Cwetan Sokołow dla Sportowefakty.pl: Cieszymy się, ale musimy szybko zapomnieć o tych zwycięstwach

Trwają turnieje kwalifikacyjne do MŚ 2014. W Opavie Bułgaria z dwoma zwycięstwami jest na pierwszym miejscu tabeli i czeka ją decydujący mecz z Czechami.

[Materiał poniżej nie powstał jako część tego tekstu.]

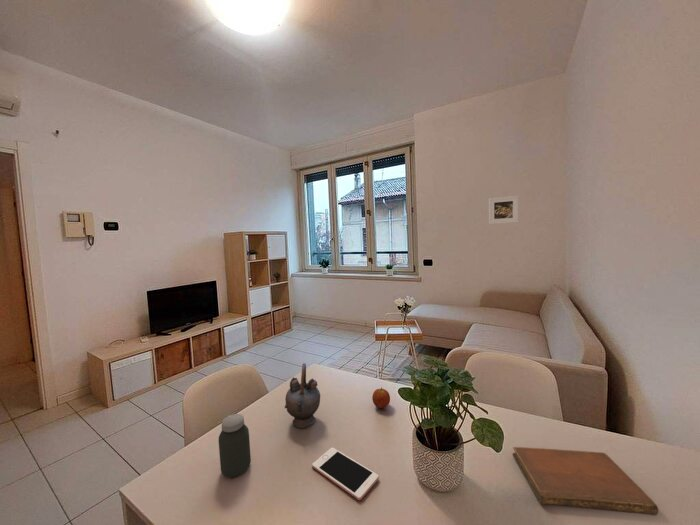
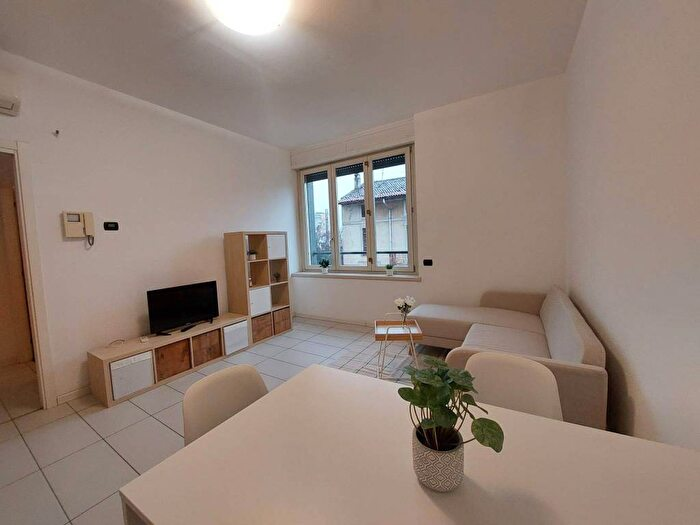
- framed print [488,195,519,225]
- cell phone [311,447,379,501]
- jar [218,413,252,479]
- fruit [371,386,391,409]
- teapot [284,362,321,429]
- notebook [512,446,659,516]
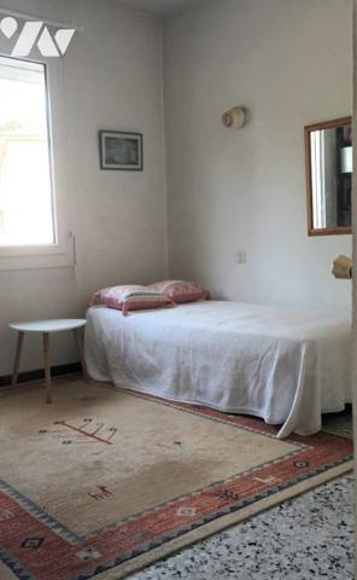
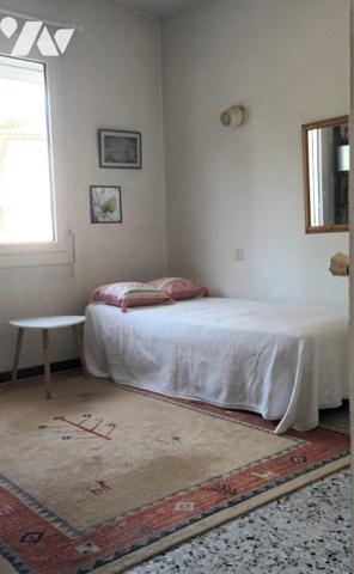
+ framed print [87,184,123,225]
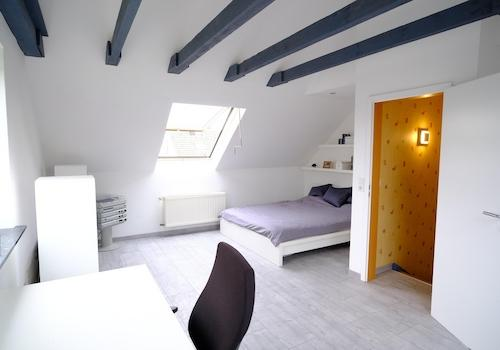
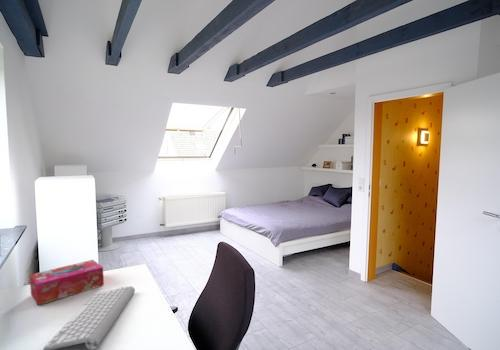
+ computer keyboard [42,285,136,350]
+ tissue box [29,259,105,306]
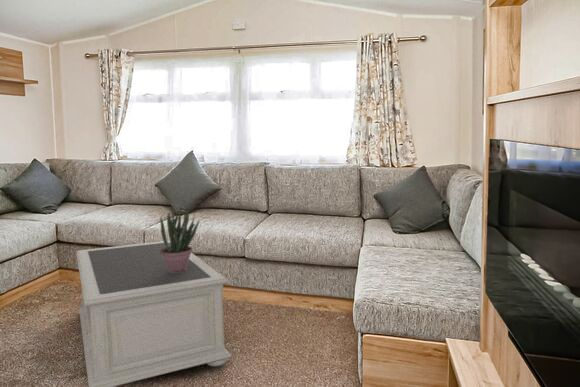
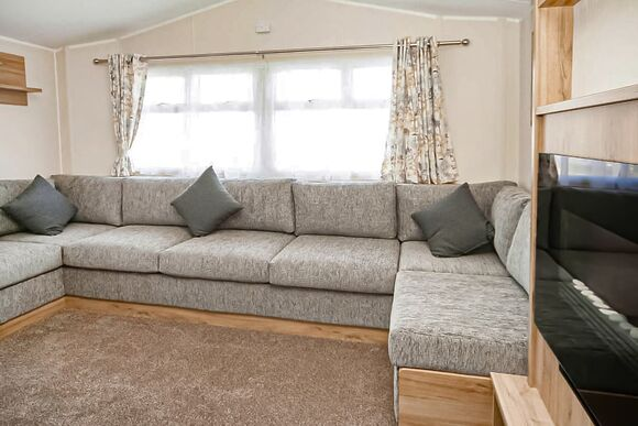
- potted plant [159,206,201,273]
- coffee table [75,240,232,387]
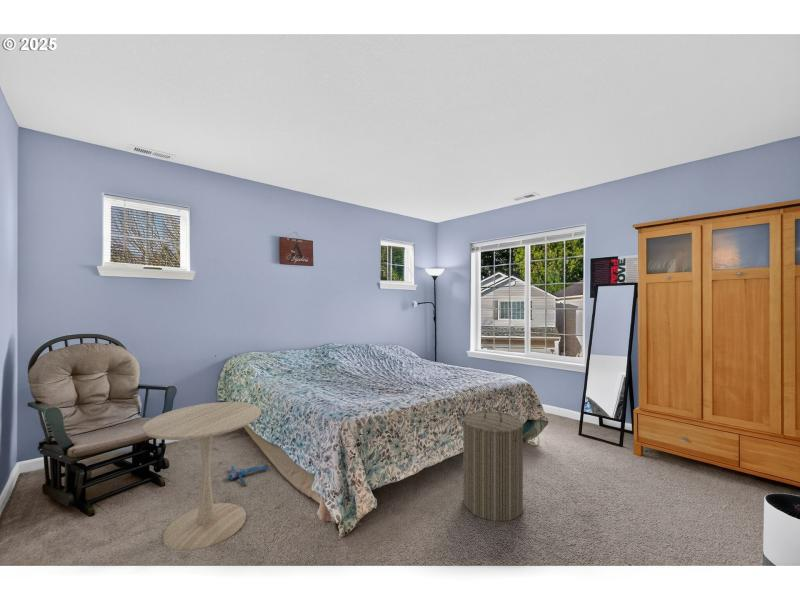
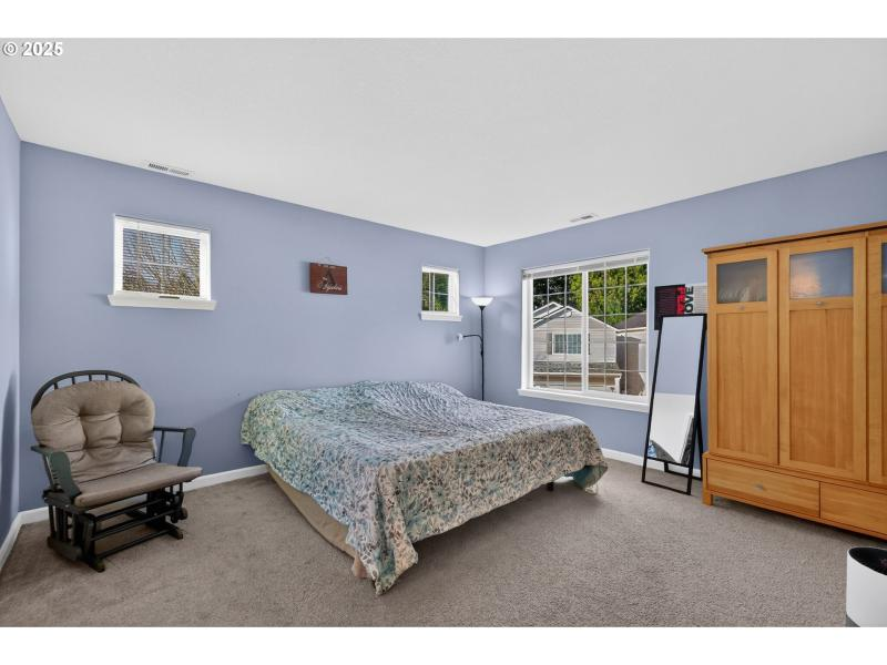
- plush toy [226,460,271,487]
- laundry hamper [458,406,530,522]
- side table [141,401,262,551]
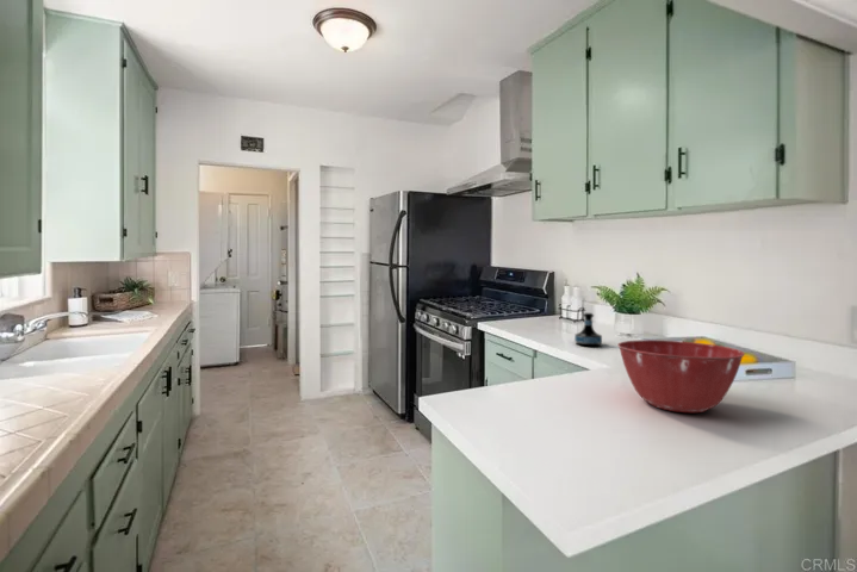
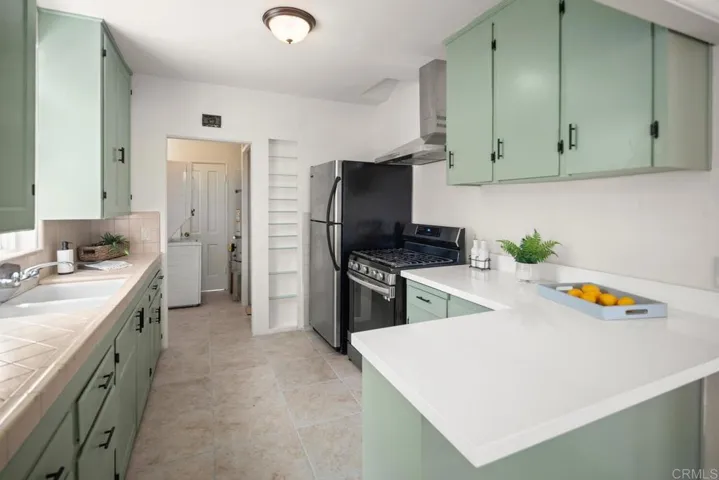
- tequila bottle [573,312,603,347]
- mixing bowl [616,338,746,414]
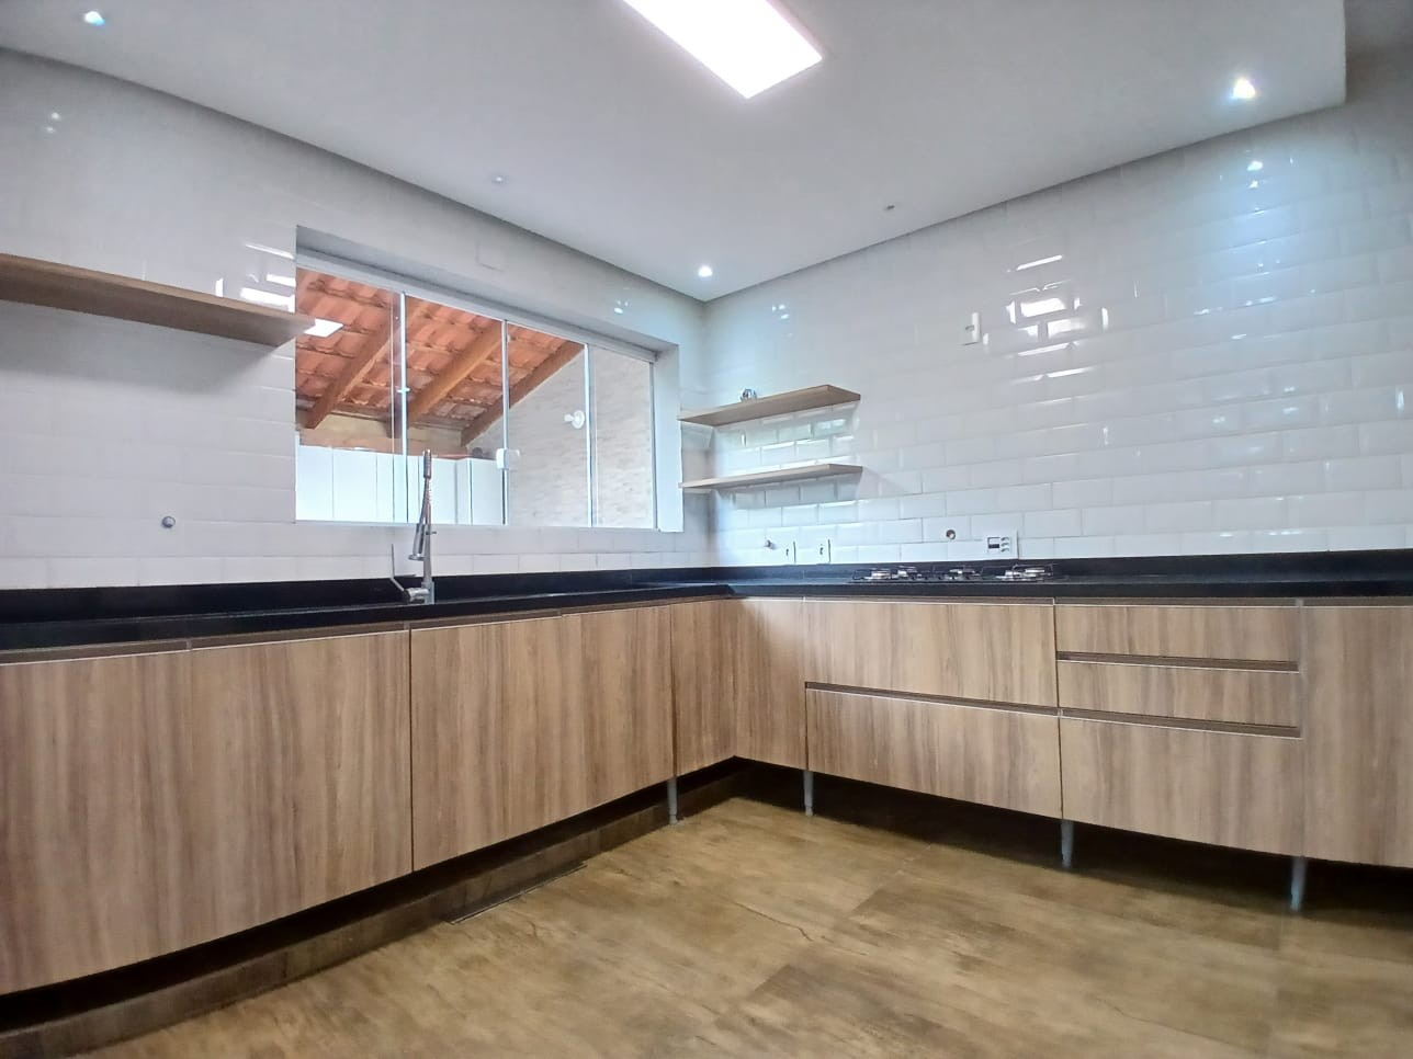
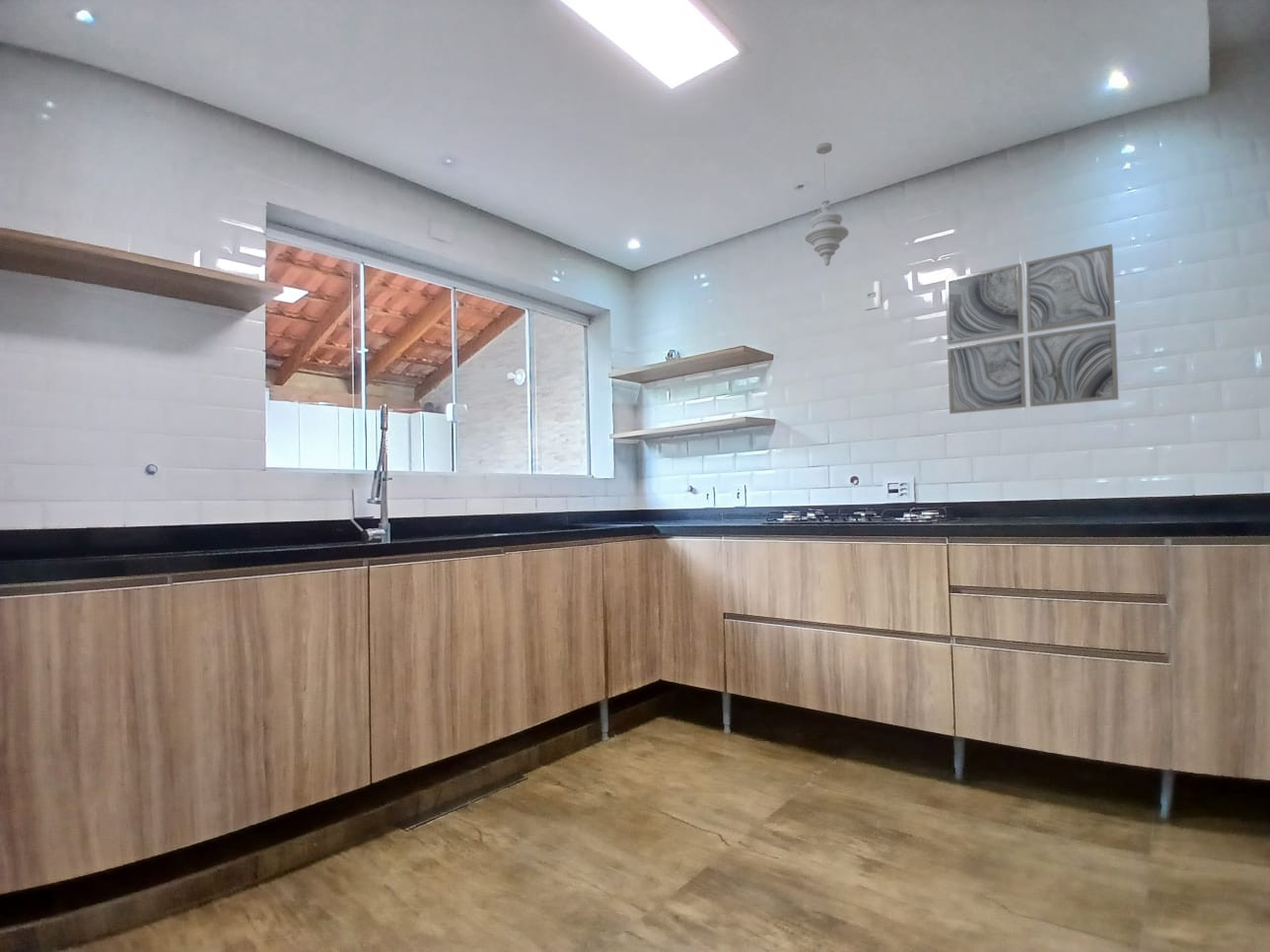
+ pendant light [804,142,850,267]
+ wall art [945,243,1119,415]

W tym artykule dowiesz się o:

Reprezentacja Bułgarii walczy w Opavie o awans do wrześniowych mistrzostw świata. Pierwszego dnia wygrali z Cyprem, a drugiego dnia pokonali Holandię bez straty seta, dzięki czemu są o krok od zapewnienia sobie pierwszego miejsca w grupie. - To był bardzo ważny mecz, bo Holandia to trudny przeciwnik, chyba najmocniejszy w tej grupie. Mają bardzo trudną zagrywkę i dobrze reagują blokiem, na szczęście dzisiaj to my zagraliśmy lepiej od nich w obu tych elementach, dołożyliśmy też wysoką skuteczność w ataku. Cieszymy się bardzo z tego zwycięstwa, ale musimy już o nim zapomnieć, bo przed nami kolejny ciężki mecz, z Czechami. Musimy go wygrać, żeby na pewno awansowa. Jeżeli przegramy, to dotychczasowe zwycięstwa mogą się okazać bez znaczenia - podkreślał po spotkaniu Cwetan Sokołow.

Cwetan i jego koledzy są o krok od awansu na MŚ 2014
Cwetan i jego koledzy są o krok od awansu na MŚ 2014

Pierwszy pojedynek na turnieju Bułgarzy rozegrali z Cyprem, zespołem mocno egzotycznym, który w trzecim secie zdobył sam zaledwie jeden punkt, a w ataku miał zerową skuteczność. Ale w pierwszych dwóch setach Cypryjczycy dostali bardzo dużo punktów po błędach przeciwnika. - Mecz z Cyprem wydawał się prosty i łatwy, i dlatego nie mogliśmy się skoncentrować na początku, popełnialiśmy masę błędów w pierwszych dwóch setach. Zagraliśmy bardzo źle i nad tym musimy popracować, bo nie możemy oddawać tak łatwo punktów słabszym przeciwnikom. Każdy mecz powinniśmy grać z maksymalnym zaangażowaniem. Mi osobiście więcej przyjemności sprawiają mecze z trudniejszymi przeciwnikami, jak właśnie Holandia. To jest większe wyzwanie i w takim meczu mam szansę się czegoś nauczyć - podsumował młody atakujący.

Reprezentacja Bułgarii w czterech ostatnich międzynarodowych imprezach zajęła czwarte miejsca. Na igrzyskach był to dobry wynik, ale już na mistrzostwach Europy Bułgarzy byli bardzo tą pozycją rozczarowani. - W tym roku naprawdę postaramy się złamać klątwę czwartych miejsc - śmiał się bułgarski atakujący. - Naszym problemem był brak doświadczenia, bo dużo młodych zawodników weszło do zespołu i to do pierwszej szóstki. Ale myślę, że przez ostatnie dwa lata wszyscy nabraliśmy tego doświadczenia i w klubach i w reprezentacji, i to przyniesie pozytywne efekty. Ja sam dopiero w zeszłym sezonie grałem w klubie (Cuneo – przyp.red.) jako pierwszy atakujący i zajęło mi dwa miesiące, żeby przestać czuć się z tym dziwnie - żartował lider bułgarskiego zespołu.

Cwetan Sokołow po wypożyczeniu do Cuneo na rok wrócił do Trentino Volley, z którym ma jeszcze obowiązujący kontrakt. Jego były trener z Trento, Radostin Stojczew, oraz kilku jego kolegów w międzyczasie przeniosło się do Halkbanku Ankara i mówiło się o tym, że bardzo chętnie widzieliby tam też Sokołowa. Jednak on pozostał we włoskim klubie. - W lidze tureckiej są ograniczenia dotyczące cudzoziemców i na boisku może być tylko trzech. Gdybym dołączył do moich kolegów w Ankarze, to nie miałbym szans grać w lidze, tylko w Lidze Mistrzów. A ponieważ dla mnie najważniejsze jest teraz, żeby grać jak najwięcej, to zostałem w Trento - wytłumaczył swoją decyzję jeden z najlepszych atakujących świata.